I agree with AZ-Di, it's more about the quality of life issue. CRPS cannot (?) kill you directly, and allegedly does not impact your lifespan - BUT (oh the size of that but...) it can affect other parts of your body to the extent that they develop other issues that might lead to an earlier death.
While we're talking about this thorny and cheerful topic

there is the tag of CRPS being 'the suicide disease', simply because many sufferers are believed to eventually take their own life because they cannot deal with the condition any more and medical 'care' fails them completely. It doesn't show up on their death certificates as a factor.

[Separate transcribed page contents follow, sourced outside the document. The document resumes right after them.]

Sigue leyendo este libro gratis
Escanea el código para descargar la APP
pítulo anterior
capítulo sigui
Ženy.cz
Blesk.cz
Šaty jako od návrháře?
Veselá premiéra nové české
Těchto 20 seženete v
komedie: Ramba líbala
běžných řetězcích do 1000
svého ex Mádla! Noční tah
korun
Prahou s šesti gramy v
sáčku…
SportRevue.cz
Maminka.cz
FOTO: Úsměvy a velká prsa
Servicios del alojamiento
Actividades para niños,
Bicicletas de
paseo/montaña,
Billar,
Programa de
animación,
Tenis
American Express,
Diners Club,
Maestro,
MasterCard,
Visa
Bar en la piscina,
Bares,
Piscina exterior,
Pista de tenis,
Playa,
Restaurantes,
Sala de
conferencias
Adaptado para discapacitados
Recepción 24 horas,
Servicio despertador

To be honest it annoys me a lot. There would be a lot more knowledge and care taken of patients if when CRPS is a factor, it were actually named on the death certificate for sufferers. As far as I know, only a handful of cases have ever named CRPS as the cause of death. That just doesn't seem reasonable for a condition as cruel, complex and debilitating as this. I suspect doctors aren't willing to put it down because - same old story - they just don't understand it. Much easier to put something more common.

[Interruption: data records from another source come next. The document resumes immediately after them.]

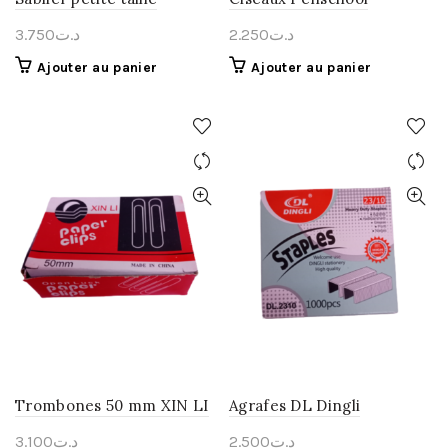
3.750
د.ت
2.250
د.ت
Ajouter au panier
Ajouter au panier
Trombones 50 mm XIN LI
Agrafes DL Dingli
3.100
د.ت
2.500
د.ت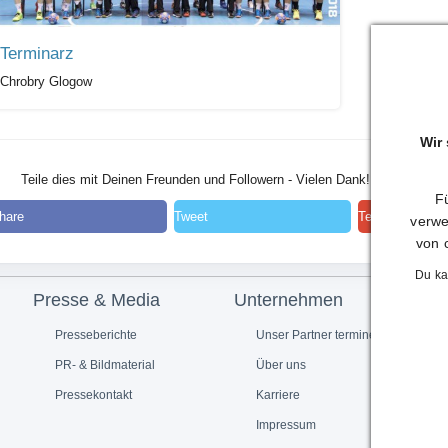
Terminarz
Chrobry Glogow
Wir
Teile dies mit Deinen Freunden und Followern - Vielen Dank!
Fü
hare
Tweet
Teilen
verwe
von 
Du ka
Presse & Media
Unternehmen
Presseberichte
Unser Partner termine.de
PR- & Bildmaterial
Über uns
Pressekontakt
Karriere
Impressum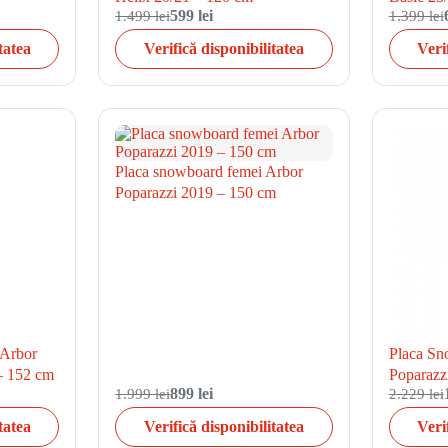
1.499 lei
599 lei
1.399 lei
tatea
Verifică disponibilitatea
Veri
Placa snowboard femei Arbor
Poparazzi 2019 – 150 cm
 Arbor
Placa Sn
– 152 cm
Poparazz
1.999 lei
899 lei
2.229 lei
tatea
Verifică disponibilitatea
Veri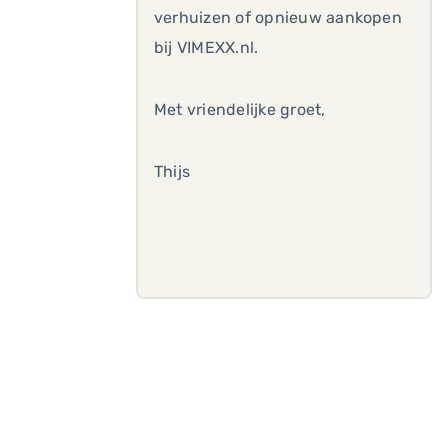
verhuizen of opnieuw aankopen
bij VIMEXX.nl.
Met vriendelijke groet,
Thijs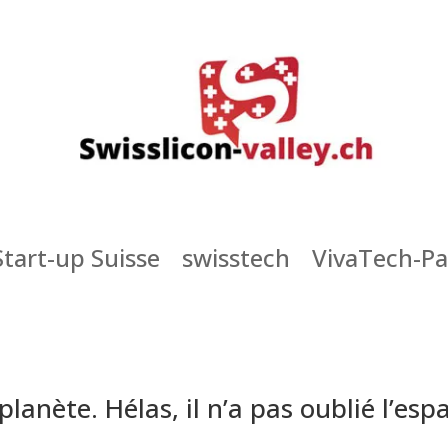
Start-up Suisse
swisstech
VivaTech-Pa
lanète. Hélas, il n’a pas oublié l’espa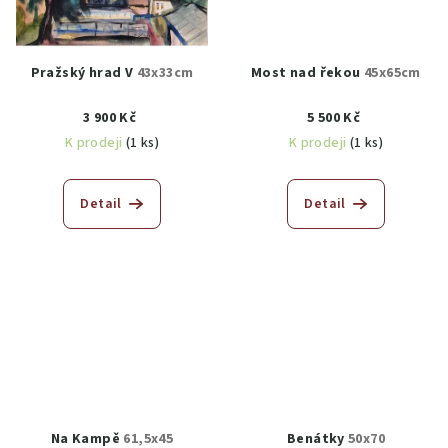
Pražský hrad V
43x33cm
Most nad řekou
45x65cm
3 900 Kč
5 500 Kč
K prodeji
(1 ks)
K prodeji
(1 ks)
Detail
Detail
Na Kampě
61,5x45
Benátky
50x70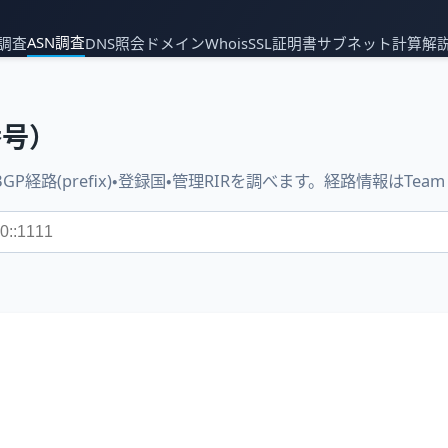
ASN調査
P調査
DNS照会
ドメインWhois
SSL証明書
サブネット計算
解
番号）
GP経路(prefix)・登録国・管理RIRを調べます。経路情報はTea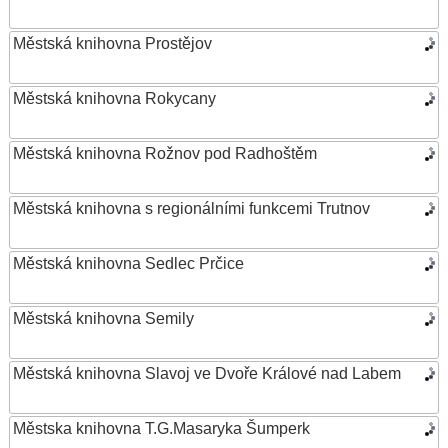
Městská knihovna Prostějov
Městská knihovna Rokycany
Městská knihovna Rožnov pod Radhoštěm
Městská knihovna s regionálními funkcemi Trutnov
Městská knihovna Sedlec Prčice
Městská knihovna Semily
Městská knihovna Slavoj ve Dvoře Králové nad Labem
Městska knihovna T.G.Masaryka Šumperk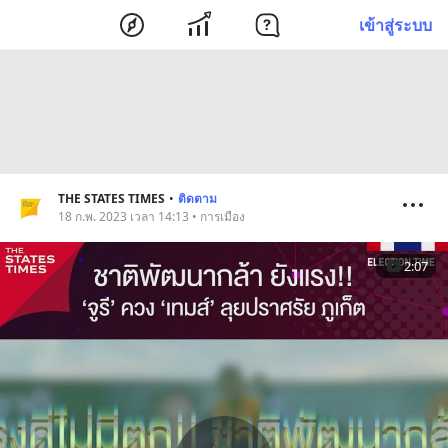
เข้าสู่ระบบ
THE STATES TIMES
•
ติดตาม
18 ก.พ. 2023 เวลา 14:13 • การเมือง
2:07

Yes, I'm scared too. I bet we all are in a small secret part of ourselves. I have had the heart spasms and pain too, it completely freaks you out. A GP at my surgery brushed it off as me over-reacting (the same one who told me that she advises all patients, including those with a known cardiac condition, to wait for at least 15 mins into chest pain before panicking and calling an ambulance

), but the ambulance men and my pain doc (who were appalled at the GP's advice

) thought it was far more likely to be the CRPS affecting my heart tissue. I mean FFS, that is never going to be a thing you can just shrug your shoulders about!

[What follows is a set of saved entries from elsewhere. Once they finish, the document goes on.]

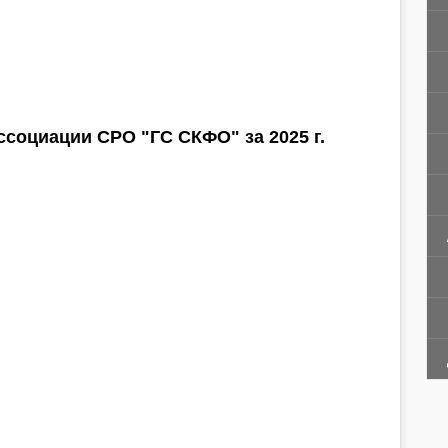
социации СРО "ГС СКФО" за 2025 г.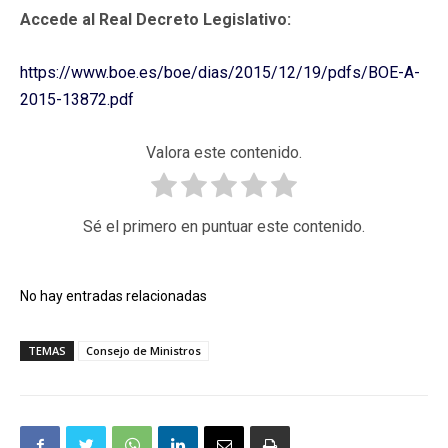
Accede al Real Decreto Legislativo:
https://www.boe.es/boe/dias/2015/12/19/pdfs/BOE-A-
2015-13872.pdf
Valora este contenido.
Sé el primero en puntuar este contenido.
No hay entradas relacionadas
TEMAS
Consejo de Ministros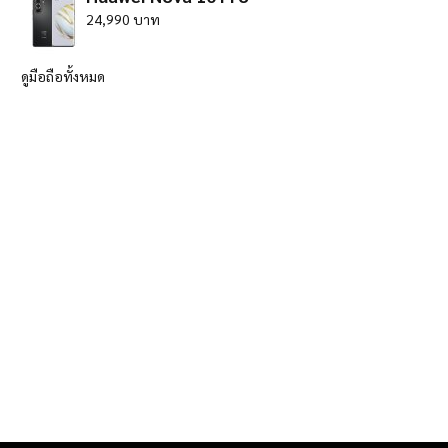
24,990 บาท
ดูมือถือทั้งหมด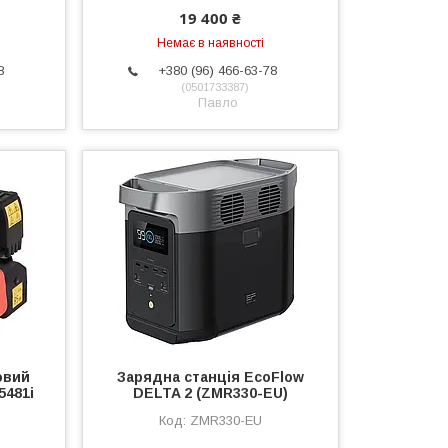
19 400 ₴
Немає в наявності
8
+380 (96) 466-63-78
0501733387
Павло
овий
Зарядна станція EcoFlow
5481i
DELTA 2 (ZMR330-EU)
ZMR330-EU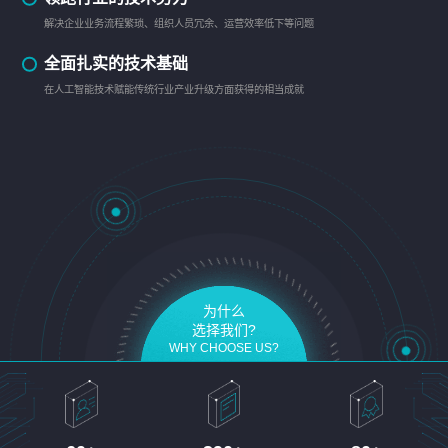
解决企业业务流程繁琐、组织人员冗余、运营效率低下等问题
全面扎实的技术基础
在人工智能技术赋能传统行业产业升级方面获得的相当成就
为什么
选择我们?
WHY CHOOSE US?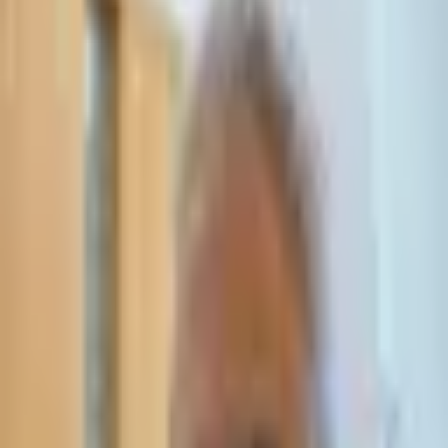
כלכלי וחובות
כמה פעמים אפשר לעבור חדלות פירעון
מדריך משפטי מלא: האם אפשר להגיש בקשה לחדלות פירעון פעם
שנייה? מגבלות חדלות פירעון חוזרה, תנאים, הליך וסיכונים. ייעוץ משפטי
מעו״ד אסף תאסירי.
קרא עוד
חדלות פירעון — שאלות נפוצות 2026
תשובות מקצועיות לשאלות נפוצות על חדלות פירעון, שיקום כלכלי
והוצאה לפועל. מדריך שלם מעורכי דין בישראל. קבל ייעוץ בחיסיון.
קרא עוד
120 שאלות ותשובות על חדלות פירעון
120 שאלות ותשובות על חדלות פירעון - מדריך מלא לזכויות, תהליכים
וחובות. קבלו ייעוץ משפטי מתאסירי ושות׳ | 03-7695555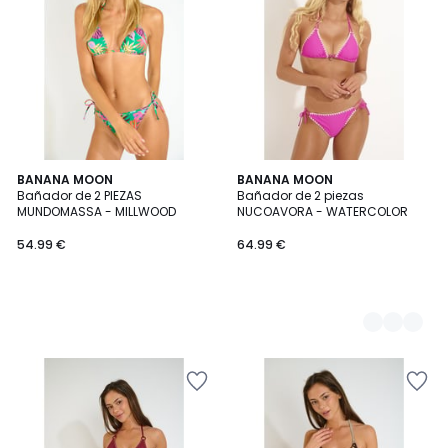
BANANA MOON
3
BANANA MOON
Bañador de 2 PIEZAS
Bañador de 2 piezas
Colores
MUNDOMASSA - MILLWOOD
NUCOAVORA - WATERCOLOR
54.99 €
64.99 €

Personally, if I got to the point where I had multiple CRPS locations, terrible untreatable pain, and too many other health problems to be able to live my life with any enjoyment at all, and was a complete burden to my family (however nice they're were about it), I think I'd probably seek a way out. And I'd hope people would try to understand. I'm seeing a private therapist at the moment, and it came up in conversation last week - she had excruciating pain from wrist surgery for two years and had her whole life changed, so she understands what long-term pain can do to you. Talking about something so scary and taboo in a matter-of-fact way is incredibly healing. She didn't say I was wrong, or bad or crazy to have thought about it when things were really bad (about a year into it), she said it was human and understandable, and who wouldn't want to end their pain if it got too much to bear... Somehow talking about it made it seem even further off, and less likely.
It's a terrible, painful subject. But it's real too, and sometimes I think talking about this stuff and knowing that those fears are shared by others, helps you to deal with it all better. You bunch of nutters on here do more for my sanity, strength of will and ability to cope than any counsellor I've seen so far!
I'm scared it will kill me, but to be honest I'm more scared sometimes that it won't. That the pain will just get worse and worse and worse until I am nothing but suffering, and unable to deal with it. That terrifies me more than death I think.
A brave topic Renee. Hope my comments haven't offended or upset anyone.